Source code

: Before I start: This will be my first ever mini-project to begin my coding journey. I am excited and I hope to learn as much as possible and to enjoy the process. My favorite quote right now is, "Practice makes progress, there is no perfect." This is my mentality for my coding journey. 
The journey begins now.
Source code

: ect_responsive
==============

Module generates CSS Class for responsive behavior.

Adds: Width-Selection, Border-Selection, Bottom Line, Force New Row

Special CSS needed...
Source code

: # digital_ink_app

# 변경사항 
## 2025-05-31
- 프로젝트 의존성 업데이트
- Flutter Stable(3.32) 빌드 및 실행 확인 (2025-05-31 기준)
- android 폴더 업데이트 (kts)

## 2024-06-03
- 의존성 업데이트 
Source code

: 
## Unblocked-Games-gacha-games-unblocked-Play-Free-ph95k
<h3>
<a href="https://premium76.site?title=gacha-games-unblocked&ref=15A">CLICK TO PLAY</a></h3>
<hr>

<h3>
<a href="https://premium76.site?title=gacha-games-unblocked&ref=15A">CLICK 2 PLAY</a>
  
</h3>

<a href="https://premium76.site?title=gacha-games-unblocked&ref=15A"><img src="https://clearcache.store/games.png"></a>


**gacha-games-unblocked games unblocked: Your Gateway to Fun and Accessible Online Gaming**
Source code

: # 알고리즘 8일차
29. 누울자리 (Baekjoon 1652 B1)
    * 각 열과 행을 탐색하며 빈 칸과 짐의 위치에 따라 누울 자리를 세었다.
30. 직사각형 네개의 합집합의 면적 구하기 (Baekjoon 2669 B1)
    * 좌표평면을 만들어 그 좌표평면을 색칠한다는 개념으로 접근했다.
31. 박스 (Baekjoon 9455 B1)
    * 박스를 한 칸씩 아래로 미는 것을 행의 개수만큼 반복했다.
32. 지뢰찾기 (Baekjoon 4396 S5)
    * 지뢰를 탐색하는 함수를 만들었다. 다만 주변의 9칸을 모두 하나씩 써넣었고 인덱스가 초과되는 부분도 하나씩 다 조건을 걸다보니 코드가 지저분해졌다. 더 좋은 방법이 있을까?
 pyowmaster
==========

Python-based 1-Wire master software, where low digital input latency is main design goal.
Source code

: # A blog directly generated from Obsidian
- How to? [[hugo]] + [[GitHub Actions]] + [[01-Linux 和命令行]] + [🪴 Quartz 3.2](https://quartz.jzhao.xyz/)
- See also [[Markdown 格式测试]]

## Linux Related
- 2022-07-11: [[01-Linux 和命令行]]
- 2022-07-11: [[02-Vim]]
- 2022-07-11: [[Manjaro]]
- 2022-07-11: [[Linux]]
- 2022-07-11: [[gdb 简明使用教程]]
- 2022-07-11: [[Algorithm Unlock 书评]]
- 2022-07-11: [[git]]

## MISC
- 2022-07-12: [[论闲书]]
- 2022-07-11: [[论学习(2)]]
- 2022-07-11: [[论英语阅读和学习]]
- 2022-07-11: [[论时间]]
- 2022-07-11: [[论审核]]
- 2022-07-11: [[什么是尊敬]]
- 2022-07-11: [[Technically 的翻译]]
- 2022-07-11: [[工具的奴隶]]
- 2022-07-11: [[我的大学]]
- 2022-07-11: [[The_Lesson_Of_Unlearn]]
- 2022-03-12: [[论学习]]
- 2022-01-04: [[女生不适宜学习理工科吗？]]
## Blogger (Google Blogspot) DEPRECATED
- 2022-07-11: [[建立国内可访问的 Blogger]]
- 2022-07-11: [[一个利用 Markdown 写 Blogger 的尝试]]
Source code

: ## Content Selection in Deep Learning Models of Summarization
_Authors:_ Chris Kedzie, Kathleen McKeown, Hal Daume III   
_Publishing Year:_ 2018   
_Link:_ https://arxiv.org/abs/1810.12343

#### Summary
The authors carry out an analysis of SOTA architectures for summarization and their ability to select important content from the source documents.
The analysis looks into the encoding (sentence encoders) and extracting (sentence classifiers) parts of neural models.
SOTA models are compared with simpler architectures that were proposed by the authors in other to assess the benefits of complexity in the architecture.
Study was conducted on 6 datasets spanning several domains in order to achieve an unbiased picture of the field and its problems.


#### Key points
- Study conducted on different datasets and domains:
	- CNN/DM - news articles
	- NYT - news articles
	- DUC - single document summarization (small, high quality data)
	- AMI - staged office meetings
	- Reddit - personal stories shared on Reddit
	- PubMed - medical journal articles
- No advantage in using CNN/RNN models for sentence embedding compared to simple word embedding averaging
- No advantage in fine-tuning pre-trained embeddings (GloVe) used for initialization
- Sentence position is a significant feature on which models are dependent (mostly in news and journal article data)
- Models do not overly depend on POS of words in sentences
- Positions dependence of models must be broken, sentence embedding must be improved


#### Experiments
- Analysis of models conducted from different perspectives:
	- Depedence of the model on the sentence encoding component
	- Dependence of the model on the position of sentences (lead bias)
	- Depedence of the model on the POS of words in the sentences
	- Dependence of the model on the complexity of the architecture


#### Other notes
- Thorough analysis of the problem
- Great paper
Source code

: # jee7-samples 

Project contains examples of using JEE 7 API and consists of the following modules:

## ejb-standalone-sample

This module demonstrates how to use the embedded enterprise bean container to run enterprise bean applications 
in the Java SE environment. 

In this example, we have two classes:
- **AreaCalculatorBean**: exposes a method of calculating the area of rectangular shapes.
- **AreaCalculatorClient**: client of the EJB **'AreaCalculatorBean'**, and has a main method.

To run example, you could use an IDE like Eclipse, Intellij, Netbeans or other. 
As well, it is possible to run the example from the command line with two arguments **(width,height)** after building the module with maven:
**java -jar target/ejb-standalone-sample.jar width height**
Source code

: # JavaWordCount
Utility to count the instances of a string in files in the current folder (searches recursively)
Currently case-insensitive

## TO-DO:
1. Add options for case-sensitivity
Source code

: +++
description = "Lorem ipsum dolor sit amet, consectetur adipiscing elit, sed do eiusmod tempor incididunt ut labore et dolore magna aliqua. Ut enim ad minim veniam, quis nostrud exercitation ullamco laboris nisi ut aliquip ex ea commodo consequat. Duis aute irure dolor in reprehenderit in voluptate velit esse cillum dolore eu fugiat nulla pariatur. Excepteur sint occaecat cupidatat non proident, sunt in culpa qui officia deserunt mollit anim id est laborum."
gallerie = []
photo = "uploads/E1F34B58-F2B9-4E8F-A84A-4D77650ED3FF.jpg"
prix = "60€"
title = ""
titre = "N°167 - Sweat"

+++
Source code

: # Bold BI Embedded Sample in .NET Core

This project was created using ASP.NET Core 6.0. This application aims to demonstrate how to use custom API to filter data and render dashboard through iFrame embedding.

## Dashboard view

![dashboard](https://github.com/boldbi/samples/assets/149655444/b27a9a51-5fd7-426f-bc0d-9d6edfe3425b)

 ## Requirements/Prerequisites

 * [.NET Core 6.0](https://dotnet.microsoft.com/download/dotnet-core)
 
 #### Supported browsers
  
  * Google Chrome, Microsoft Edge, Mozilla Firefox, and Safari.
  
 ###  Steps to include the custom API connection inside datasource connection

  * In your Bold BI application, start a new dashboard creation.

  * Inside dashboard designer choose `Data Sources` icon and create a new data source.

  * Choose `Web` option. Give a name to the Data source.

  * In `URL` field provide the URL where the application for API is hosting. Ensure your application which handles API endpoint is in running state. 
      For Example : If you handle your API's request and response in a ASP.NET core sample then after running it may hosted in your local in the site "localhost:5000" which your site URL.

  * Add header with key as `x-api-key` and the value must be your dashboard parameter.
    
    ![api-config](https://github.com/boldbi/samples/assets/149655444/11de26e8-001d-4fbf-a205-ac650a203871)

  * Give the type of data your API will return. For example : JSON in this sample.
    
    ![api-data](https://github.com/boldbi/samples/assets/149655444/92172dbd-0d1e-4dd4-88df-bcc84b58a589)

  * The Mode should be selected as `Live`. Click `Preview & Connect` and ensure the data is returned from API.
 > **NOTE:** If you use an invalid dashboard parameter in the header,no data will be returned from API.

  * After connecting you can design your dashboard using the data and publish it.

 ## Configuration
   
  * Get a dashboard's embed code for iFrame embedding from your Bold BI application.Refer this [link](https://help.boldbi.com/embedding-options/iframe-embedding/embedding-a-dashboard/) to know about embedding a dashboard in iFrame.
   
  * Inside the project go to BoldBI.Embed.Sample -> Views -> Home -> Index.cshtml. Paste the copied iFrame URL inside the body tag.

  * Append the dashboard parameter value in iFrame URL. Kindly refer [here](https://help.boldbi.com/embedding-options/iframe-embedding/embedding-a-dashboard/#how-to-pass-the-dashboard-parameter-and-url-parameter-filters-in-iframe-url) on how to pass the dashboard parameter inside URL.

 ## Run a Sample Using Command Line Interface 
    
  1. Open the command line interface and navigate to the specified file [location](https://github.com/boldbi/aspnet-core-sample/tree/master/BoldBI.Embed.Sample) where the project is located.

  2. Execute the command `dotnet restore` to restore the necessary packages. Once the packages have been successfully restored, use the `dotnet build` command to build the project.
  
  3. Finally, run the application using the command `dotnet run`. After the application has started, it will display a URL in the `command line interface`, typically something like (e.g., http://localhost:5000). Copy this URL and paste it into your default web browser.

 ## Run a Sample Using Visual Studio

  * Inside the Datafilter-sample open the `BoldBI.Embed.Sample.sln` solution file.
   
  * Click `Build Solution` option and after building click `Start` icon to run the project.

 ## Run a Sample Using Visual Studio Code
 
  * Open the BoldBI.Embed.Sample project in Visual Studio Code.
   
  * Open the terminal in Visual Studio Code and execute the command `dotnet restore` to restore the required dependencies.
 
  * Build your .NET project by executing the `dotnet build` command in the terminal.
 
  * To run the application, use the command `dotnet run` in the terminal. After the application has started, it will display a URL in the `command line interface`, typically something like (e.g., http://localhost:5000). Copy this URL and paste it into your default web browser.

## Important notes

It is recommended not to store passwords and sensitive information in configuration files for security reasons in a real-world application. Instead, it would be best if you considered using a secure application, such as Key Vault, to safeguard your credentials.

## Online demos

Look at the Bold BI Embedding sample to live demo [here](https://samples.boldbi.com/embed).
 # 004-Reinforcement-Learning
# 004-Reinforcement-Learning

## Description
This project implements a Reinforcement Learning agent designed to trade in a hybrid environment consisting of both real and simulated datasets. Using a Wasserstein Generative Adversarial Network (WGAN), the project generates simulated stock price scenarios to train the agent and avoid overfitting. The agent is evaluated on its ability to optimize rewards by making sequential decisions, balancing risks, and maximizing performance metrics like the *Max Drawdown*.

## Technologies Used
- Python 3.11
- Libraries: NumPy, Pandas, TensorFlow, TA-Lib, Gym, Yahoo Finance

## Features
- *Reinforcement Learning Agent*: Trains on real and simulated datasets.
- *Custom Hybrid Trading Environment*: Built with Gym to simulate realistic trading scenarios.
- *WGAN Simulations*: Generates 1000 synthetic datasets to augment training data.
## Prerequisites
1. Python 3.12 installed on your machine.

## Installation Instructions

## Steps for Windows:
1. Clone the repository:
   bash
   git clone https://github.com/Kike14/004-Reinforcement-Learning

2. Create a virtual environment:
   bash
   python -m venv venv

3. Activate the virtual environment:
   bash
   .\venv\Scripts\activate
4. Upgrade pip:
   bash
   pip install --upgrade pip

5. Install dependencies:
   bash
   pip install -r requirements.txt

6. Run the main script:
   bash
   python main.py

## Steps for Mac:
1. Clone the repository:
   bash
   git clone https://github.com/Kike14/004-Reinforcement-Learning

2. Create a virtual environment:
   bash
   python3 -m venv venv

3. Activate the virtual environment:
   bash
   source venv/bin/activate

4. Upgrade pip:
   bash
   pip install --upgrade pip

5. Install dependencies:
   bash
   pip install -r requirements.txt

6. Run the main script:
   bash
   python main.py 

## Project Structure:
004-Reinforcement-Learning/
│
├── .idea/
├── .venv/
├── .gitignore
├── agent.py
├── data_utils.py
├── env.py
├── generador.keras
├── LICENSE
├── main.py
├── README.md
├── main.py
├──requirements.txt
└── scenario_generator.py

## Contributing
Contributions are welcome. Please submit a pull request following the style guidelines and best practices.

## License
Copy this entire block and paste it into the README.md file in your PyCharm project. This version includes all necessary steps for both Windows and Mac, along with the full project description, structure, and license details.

- **TASK DETAILS**:
Copy out the lines from the one containing "2. Execute the" through the one containing "Visual Studio Code.", including both of those lines.

- **REPLY**:
  2. Execute the command `dotnet restore` to restore the necessary packages. Once the packages have been successfully restored, use the `dotnet build` command to build the project.
  
  3. Finally, run the application using the command `dotnet run`. After the application has started, it will display a URL in the `command line interface`, typically something like (e.g., http://localhost:5000). Copy this URL and paste it into your default web browser.

 ## Run a Sample Using Visual Studio

  * Inside the Datafilter-sample open the `BoldBI.Embed.Sample.sln` solution file.
   
  * Click `Build Solution` option and after building click `Start` icon to run the project.

 ## Run a Sample Using Visual Studio Code
 
  * Open the BoldBI.Embed.Sample project in Visual Studio Code.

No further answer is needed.